5) Be able to work effectively on both your laptop as well as a server
Install a desktop environment similar to your server environment (probably Linux), and enough on your laptop so you can develop stand-alone.
That way when you are at the airport or on a plane or train, in a tedious seminar you can’t get out of, or when your Internet connection has gone down you can can still get some work done. Point 3) helps with that.
6) Split scripts by task, and allow check-points
There is nothing more annoying than a script that takes a week to run crapping out in the last few minutes due to a bug and there being no way to restart the analysis except from the beginning. Break down tasks into modules, write a separate script for each part of the analysis, and make it so you can start from any point in your analysis pipeline.
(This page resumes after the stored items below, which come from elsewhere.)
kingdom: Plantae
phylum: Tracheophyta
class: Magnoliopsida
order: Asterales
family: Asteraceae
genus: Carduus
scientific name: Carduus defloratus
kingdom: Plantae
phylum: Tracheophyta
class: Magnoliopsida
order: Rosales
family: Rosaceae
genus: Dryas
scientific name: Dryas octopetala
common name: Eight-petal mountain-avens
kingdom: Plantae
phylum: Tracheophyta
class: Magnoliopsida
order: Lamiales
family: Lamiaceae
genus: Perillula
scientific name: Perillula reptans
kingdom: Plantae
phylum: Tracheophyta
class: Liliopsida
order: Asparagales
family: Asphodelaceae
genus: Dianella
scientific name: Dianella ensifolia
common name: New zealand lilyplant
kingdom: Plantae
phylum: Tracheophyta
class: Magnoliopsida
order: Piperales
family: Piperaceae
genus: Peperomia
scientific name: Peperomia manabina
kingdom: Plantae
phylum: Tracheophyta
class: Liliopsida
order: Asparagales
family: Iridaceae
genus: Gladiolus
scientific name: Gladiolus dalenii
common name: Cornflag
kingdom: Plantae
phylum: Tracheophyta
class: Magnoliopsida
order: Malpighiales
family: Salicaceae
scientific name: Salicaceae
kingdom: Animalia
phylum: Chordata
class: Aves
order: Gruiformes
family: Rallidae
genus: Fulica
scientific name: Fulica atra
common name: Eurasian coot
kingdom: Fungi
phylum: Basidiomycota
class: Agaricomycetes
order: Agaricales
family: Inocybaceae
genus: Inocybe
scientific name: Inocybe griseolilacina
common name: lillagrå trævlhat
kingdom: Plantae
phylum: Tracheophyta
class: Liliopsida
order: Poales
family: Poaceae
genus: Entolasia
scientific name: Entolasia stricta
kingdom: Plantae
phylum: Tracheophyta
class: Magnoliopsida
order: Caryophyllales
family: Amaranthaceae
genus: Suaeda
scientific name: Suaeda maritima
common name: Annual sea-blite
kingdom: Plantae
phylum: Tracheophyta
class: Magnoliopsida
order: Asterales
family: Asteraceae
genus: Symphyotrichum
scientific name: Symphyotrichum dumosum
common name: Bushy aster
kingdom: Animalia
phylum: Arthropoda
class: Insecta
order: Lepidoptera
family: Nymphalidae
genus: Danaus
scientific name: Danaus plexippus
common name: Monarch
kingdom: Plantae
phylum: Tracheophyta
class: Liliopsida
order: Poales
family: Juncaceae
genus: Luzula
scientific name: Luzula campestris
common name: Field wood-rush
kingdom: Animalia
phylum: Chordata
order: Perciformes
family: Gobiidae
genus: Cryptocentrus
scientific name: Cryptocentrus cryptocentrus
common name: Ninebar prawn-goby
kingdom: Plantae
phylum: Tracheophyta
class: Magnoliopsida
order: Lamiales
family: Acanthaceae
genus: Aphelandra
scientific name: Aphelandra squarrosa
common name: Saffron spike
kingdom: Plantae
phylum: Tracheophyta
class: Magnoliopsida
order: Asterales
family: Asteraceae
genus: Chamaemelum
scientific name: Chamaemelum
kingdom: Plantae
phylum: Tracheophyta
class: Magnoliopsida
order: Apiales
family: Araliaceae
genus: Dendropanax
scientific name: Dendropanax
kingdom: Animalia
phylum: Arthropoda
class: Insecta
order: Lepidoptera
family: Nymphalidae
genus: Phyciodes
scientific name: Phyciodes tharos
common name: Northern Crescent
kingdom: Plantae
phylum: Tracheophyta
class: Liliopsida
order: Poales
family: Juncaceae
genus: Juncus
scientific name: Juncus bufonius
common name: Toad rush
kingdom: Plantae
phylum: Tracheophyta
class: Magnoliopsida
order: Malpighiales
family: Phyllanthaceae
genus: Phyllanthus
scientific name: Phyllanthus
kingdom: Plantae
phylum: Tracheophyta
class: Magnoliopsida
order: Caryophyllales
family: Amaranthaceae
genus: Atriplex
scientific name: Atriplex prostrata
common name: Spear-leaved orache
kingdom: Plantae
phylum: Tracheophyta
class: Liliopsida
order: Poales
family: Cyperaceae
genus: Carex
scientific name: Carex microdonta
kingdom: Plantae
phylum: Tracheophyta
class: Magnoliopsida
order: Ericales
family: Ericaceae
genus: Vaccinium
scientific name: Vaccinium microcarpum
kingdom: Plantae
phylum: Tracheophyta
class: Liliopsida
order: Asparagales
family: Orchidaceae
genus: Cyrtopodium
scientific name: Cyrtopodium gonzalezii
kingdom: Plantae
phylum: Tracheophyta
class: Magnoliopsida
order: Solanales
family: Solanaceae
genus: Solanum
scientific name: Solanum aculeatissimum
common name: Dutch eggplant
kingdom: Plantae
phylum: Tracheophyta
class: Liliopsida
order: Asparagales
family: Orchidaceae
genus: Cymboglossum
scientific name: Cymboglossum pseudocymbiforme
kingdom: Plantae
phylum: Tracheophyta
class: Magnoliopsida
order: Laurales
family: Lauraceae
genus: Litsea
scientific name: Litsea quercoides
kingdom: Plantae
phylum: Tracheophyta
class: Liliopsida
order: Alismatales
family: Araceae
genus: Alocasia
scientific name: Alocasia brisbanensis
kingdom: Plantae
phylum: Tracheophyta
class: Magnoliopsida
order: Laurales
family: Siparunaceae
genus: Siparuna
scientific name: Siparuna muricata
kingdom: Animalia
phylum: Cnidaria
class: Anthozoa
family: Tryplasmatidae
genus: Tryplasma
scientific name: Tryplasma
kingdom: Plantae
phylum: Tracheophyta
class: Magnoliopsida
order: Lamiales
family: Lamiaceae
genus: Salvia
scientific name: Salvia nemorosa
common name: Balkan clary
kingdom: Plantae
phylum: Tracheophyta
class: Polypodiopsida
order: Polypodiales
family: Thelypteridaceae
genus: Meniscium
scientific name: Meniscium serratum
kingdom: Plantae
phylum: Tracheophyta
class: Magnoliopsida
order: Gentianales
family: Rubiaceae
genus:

7) Beware the “ultimate system” which solves everything
An error that affects newbies and experienced bioinformaticians alike, in my experience. In your mind there is a gleaming, shiny “system” that can solve all known bioinformatics problems. It probably has an elaborate web interface, RPC bindings, a fully normalised RDBMS and probably a full Turing AI as well. This system will never exist. Don’t start building it. Resist.
Instead build something that does something useful NOW, document it, release it and move on. If the thing you built is really useful to someone else you will start getting emails. Then you can start extending it, if necessary!
Like all advice, it is easier to dish out than to take, particularly the last one!